La cofondatrice et secrétaire d’Enfance Lyme Québec, dont la page Facebook est suivie par plus de 230 personnes, aimerait, par ailleurs, collaborer avec l’Association québécoise de la maladie de Lyme (AQML), mais sa main tendue n’a pas été saisie par cette association qui s’impose de plus en plus dans les médias. Récemment, l’AQML a tenu un point de presse auquel a participé le médecin spécialisé en microbiologie-infectiologie et ancien politicien Amir Khadir.

« Notre combat n’est pas tout à fait le même. L’AQML poursuit un travail acharné pour la reconnaissance de la maladie de Lyme et y parvient avec brio. De notre côté, nous désirons, en attendant la reconnaissance de la maladie chronique, que nos enfants et leur famille soient supportés grâce à des amendements aux lois de la protection de la jeunesse et au niveau du soutien scolaire. De plus, nous travaillons à promouvoir la sensibilisation des jeunes pour adopter de nouvelles habitudes lors des activités extérieures, car avec les changements climatiques, les maladies vectorielles feront de plus en plus partie de notre réalité », note-t-elle.

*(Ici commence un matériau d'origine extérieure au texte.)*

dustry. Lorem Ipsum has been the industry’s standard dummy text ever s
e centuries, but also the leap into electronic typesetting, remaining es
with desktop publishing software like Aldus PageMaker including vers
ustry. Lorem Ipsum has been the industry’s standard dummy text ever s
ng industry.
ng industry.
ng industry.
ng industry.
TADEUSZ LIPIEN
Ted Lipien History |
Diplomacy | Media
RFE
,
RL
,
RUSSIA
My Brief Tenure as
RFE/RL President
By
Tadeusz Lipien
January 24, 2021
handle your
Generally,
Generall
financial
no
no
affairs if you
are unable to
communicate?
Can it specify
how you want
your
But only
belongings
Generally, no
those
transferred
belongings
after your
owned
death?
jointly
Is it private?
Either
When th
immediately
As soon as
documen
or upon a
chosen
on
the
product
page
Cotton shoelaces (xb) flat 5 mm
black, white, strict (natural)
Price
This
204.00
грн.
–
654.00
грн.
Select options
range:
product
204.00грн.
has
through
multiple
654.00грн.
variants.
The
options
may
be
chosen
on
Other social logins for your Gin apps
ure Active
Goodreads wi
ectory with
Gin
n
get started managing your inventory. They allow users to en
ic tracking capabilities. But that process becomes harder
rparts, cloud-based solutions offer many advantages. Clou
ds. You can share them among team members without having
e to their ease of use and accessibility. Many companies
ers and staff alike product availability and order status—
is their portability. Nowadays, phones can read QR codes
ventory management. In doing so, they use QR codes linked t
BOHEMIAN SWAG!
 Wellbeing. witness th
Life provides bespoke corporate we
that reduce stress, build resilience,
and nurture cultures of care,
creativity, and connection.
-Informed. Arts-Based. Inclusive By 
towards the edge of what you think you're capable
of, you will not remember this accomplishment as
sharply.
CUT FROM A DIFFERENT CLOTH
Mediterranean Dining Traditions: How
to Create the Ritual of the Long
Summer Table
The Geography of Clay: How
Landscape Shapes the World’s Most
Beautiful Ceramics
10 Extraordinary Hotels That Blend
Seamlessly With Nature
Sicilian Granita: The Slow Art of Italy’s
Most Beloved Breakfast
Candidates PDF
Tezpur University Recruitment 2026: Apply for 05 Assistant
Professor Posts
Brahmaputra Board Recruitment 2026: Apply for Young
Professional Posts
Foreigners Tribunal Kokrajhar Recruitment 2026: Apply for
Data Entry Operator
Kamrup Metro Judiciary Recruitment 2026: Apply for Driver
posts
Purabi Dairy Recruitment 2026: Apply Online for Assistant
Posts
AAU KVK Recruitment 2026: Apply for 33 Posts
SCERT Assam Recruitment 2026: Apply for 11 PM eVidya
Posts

D’ailleurs, à l’occasion d’un récent reportage, Le Quotidien rapportait la présence de tiques porteuses de la maladie de Lyme sur le territoire du Saguenay–Lac-Saint-Jean, et la Direction de la santé publique confirmait l’augmentation des cas humains à l’échelle provinciale.

Enfance Lyme Québec lancera prochainement son site Web et tiendra une activité de financement pour se donner les moyens de ses ambitions.